As a friend or family member of someone in active addiction, the most heartbreaking challenge is often the propensity of an addict to engage in dishonest behavior in order to continue using. It’s difficult to have someone you love lie to you, especially if it’s generally uncharacteristic of them.
Being a great liar depends on the degree to which you believe the lies you tell others. Convincing yourself of the truth of something makes it much easier to communicate that truth to others. The best liars believe the lies they tell. This is why addicts lie; because they first lie to themselves. Self-delusion is the true condition of the addict who claims he or she isn’t actually addicted. Self-control is the lie that the addict tells himself. And, because they believe they are in control of their habit, they believe they can just as easily choose not to engage in it as easily as they choose to do so.
Addiction, however, is not the result of lying to oneself. Lying to oneself is the result of addiction. We lie to ourselves whenever we need to justify doing something that we know is not good for us. The lying becomes a habit just like the addiction. This is why we lie to others; because we are simply expressing the justification of which we have already convinced ourselves. Everyone has experienced this at some level and in some area of life. Drug addicts are not the only ones who experience the controlling power of a bad habit. This can be experienced through a variety of different things. Although, substance abuse can be one of the most deadly habits around.
Addiction in the Brain
The phenomenon of addiction originates deeper within our brains than simply doing something out of reflex. It originates deep within our subconscious in an area of the brain called the limbic system. This area of the brain is associated with reward and serves to reinforce and prioritize activities which are essential to survival. For this reason, when we perform an action that makes us feel good, or triggers a pleasure response in the brain, the limbic system registers that action as an action to be repeated. While this happens in our subconscious, our conscious mind interprets the feeling as true and consistent with what we know to be good.
Consider that we only know drug abuse is unhealthy and dangerous because someone else told us so or because we observed someone else suffer from it. If we never learn about the dangers of substance abuse and our own direct experience of it is pleasurable and good, it seems safe to assume there’s no harm. It is not until we experience something painful or uncomfortable while using drugs that our brain associates the drug with harm. If it does, our behavior is likely to change as our brain seeks to repeat other activities which offer the proper rewards. If not, we continue in the previous action because our brain is still associating that action with reward. The difference between the addict and the person who curbs their behavior is that the addict does not make the same associations in their brain between action and consequence in relation to their drug use.
Pursuing the Need at All Costs
The addict lies because over time the brain has been re-wired to incorrectly believe the substance abuse to be not only pleasurable, but an active need.

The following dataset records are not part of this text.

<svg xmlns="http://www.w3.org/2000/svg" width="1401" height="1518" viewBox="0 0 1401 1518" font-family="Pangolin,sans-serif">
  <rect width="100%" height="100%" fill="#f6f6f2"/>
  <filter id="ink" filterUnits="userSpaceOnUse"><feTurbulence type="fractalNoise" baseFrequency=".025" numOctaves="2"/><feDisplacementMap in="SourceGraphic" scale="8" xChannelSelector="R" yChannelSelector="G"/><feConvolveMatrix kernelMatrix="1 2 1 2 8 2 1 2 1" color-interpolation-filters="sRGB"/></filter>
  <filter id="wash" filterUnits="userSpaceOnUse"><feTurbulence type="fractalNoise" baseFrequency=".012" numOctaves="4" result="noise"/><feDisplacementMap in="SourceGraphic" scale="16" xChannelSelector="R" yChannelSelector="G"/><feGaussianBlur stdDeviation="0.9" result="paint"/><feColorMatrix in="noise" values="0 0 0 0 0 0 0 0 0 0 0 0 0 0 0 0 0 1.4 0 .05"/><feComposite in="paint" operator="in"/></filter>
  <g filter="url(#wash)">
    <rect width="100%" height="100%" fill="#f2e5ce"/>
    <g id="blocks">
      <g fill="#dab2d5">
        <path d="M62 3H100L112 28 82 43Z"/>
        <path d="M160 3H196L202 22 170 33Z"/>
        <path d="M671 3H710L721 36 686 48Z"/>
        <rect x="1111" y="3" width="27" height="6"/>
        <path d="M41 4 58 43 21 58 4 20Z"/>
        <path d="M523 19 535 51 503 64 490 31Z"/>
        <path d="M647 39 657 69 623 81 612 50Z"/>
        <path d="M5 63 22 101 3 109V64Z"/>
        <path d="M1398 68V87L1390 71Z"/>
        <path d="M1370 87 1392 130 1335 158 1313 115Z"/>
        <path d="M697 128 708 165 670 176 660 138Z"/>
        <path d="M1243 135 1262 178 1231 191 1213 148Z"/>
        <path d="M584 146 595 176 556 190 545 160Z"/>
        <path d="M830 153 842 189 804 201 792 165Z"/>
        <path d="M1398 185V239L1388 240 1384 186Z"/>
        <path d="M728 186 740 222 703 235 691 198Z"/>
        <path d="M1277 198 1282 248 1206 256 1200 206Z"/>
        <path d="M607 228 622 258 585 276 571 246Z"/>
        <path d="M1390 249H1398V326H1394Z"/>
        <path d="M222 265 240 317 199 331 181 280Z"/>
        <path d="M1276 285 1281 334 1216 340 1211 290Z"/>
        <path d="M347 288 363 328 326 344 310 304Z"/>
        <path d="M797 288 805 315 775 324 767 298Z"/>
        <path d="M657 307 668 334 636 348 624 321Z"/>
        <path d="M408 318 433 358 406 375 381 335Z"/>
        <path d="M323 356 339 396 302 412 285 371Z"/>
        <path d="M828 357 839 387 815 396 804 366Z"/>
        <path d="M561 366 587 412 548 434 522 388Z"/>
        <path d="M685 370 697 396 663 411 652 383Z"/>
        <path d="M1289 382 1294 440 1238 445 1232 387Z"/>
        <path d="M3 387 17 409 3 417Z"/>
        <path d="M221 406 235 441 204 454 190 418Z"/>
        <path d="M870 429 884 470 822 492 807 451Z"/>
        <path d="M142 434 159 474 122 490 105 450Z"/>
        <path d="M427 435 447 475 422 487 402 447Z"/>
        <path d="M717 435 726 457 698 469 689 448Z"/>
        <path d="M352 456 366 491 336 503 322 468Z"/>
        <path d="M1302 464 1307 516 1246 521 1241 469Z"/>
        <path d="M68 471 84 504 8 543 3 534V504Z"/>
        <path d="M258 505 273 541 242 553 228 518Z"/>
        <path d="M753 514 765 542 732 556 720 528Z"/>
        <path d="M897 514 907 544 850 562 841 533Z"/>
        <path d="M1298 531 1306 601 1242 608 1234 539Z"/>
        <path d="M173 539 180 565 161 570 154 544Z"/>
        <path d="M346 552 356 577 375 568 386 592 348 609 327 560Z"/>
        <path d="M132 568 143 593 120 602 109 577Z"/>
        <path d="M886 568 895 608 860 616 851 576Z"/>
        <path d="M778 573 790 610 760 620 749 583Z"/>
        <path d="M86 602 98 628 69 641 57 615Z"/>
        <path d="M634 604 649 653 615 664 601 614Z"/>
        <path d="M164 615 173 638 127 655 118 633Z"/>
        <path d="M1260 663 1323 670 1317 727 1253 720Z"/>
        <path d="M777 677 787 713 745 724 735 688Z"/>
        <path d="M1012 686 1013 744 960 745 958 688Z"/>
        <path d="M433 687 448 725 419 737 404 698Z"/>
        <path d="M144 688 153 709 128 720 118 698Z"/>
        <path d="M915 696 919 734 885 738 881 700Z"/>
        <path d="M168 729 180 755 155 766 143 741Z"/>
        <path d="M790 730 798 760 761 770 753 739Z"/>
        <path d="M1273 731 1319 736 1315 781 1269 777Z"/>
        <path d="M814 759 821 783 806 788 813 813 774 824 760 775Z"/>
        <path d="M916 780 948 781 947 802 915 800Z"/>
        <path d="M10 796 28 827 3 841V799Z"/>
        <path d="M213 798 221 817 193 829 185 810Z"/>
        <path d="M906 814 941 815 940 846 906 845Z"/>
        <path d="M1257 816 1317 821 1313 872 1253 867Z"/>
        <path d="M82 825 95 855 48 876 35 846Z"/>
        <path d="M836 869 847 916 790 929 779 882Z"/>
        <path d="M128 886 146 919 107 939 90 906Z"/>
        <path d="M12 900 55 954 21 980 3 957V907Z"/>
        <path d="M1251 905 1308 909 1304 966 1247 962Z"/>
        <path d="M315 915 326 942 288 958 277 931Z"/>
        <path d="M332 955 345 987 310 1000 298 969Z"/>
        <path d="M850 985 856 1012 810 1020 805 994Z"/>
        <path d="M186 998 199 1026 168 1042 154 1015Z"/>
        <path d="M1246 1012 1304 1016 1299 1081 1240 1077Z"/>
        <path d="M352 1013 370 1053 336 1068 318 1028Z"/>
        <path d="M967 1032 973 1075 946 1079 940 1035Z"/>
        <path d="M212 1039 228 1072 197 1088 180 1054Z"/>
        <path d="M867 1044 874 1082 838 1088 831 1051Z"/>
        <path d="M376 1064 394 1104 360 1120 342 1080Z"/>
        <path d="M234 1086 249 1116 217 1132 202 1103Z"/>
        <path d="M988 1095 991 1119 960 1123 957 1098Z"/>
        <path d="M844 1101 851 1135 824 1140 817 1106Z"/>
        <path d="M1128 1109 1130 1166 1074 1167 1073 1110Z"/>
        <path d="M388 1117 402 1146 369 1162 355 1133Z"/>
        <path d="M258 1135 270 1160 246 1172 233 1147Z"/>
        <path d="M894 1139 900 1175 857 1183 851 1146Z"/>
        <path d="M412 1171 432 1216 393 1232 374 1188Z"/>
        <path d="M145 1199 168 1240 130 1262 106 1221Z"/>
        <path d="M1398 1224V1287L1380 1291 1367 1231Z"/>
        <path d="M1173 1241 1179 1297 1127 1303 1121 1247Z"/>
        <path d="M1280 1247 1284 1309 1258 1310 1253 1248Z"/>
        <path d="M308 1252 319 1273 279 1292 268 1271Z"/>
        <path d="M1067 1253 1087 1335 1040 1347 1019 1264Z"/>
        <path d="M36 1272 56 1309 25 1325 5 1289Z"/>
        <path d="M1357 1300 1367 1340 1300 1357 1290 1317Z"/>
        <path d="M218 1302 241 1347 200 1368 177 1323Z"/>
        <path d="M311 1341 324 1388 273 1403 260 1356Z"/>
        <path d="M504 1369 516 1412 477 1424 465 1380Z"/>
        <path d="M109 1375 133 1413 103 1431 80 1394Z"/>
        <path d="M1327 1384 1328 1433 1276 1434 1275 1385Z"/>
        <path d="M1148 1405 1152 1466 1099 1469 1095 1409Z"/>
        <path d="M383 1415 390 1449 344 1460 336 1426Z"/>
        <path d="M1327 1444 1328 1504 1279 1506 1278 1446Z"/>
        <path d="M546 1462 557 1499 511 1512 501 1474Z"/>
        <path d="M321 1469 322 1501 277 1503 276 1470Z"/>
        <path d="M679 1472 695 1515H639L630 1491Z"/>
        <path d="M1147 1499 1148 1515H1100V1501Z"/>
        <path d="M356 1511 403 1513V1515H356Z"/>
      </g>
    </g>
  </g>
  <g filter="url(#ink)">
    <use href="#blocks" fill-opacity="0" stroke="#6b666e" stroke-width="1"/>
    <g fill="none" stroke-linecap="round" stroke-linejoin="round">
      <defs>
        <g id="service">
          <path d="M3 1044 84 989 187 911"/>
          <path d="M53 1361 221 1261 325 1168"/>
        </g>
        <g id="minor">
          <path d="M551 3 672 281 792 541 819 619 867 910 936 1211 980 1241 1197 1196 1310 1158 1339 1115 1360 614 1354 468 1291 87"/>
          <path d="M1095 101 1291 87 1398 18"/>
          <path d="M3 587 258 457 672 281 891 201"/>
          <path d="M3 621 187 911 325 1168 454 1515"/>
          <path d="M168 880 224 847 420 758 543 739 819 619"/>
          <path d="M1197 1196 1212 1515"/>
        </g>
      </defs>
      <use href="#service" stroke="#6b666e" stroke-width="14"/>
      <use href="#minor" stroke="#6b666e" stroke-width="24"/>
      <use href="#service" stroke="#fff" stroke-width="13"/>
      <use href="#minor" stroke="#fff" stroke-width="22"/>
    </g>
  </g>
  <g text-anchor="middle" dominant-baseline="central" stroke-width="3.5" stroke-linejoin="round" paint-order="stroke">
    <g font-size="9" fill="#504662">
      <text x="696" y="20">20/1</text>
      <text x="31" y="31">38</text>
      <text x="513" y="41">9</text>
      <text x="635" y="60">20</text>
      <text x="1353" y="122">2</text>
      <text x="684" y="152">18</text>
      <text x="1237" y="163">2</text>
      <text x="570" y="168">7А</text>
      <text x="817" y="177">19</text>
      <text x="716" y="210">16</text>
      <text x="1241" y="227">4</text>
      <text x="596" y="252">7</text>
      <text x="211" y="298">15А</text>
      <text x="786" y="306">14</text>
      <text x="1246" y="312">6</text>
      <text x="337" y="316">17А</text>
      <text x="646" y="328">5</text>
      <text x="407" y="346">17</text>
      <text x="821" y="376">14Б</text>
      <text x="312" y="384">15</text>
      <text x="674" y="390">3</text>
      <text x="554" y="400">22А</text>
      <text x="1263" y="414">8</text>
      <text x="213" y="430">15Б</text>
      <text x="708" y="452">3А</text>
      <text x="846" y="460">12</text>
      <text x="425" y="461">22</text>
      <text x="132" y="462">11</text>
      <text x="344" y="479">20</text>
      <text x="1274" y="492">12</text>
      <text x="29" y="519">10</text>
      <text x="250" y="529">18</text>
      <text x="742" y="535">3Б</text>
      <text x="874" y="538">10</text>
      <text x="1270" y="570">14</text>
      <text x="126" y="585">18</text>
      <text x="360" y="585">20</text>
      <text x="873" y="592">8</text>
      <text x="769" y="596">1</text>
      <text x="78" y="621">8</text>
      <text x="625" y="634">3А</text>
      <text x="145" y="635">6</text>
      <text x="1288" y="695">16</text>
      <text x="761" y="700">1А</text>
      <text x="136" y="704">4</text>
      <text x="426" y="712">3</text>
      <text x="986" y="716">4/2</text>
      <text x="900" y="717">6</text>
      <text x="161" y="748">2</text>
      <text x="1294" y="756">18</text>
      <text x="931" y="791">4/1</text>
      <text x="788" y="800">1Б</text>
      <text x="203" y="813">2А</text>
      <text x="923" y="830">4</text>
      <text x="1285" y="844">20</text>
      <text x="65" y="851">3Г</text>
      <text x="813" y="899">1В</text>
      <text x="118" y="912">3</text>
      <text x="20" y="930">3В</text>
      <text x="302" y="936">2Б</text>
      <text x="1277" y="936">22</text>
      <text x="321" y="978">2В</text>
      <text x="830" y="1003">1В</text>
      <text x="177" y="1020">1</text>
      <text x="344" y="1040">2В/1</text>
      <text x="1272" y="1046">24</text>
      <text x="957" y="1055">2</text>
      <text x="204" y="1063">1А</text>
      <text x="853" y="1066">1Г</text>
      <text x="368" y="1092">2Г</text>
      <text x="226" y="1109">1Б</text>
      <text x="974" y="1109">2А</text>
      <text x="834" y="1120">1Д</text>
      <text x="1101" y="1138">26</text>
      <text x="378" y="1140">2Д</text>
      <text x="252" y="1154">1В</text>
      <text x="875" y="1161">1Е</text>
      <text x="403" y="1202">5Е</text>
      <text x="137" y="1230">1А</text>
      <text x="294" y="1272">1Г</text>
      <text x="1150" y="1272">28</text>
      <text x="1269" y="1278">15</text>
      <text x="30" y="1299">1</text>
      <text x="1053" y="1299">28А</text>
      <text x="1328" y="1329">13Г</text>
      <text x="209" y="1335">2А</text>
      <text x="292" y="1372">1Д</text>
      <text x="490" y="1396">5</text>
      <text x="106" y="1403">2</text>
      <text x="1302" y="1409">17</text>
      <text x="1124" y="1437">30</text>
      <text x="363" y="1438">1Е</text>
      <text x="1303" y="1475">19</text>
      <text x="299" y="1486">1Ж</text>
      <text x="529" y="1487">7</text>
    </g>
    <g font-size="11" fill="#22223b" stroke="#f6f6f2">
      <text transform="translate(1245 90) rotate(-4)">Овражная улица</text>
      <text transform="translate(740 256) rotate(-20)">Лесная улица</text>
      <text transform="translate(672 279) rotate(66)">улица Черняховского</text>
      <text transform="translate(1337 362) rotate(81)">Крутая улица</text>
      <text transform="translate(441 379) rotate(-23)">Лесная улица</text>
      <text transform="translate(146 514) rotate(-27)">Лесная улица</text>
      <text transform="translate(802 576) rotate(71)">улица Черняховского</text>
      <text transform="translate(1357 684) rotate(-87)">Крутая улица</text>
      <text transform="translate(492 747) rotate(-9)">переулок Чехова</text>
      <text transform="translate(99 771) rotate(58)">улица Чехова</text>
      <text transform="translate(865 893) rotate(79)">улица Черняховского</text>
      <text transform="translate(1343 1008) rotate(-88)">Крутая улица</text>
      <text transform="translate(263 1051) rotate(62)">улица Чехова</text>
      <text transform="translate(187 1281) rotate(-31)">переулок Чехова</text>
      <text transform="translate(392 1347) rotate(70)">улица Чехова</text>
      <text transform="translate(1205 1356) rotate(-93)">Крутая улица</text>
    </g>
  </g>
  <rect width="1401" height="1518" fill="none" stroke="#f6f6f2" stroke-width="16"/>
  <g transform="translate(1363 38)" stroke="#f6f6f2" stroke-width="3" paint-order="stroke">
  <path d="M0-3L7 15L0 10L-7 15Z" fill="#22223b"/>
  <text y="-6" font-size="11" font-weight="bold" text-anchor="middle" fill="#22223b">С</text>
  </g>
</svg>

That is one of the effects that drugs have on the brain; they overload the brain’s reward center and cause it to make incomplete or inaccurate associations between actions and their consequences. When the brain doesn’t see things clearly, it can drive a person to engage in harmful and dishonest behavior without realizing the consequences.
A major part of addiction recovery is learning to see the addiction for what it is and gradually retraining the brain to accommodate healthy, sustainable behavior instead. While it’s never a good idea to allow someone you love to harm or abuse you, we also advocate compassion for the addict in your life. Don’t hate the addict, hate the addiction.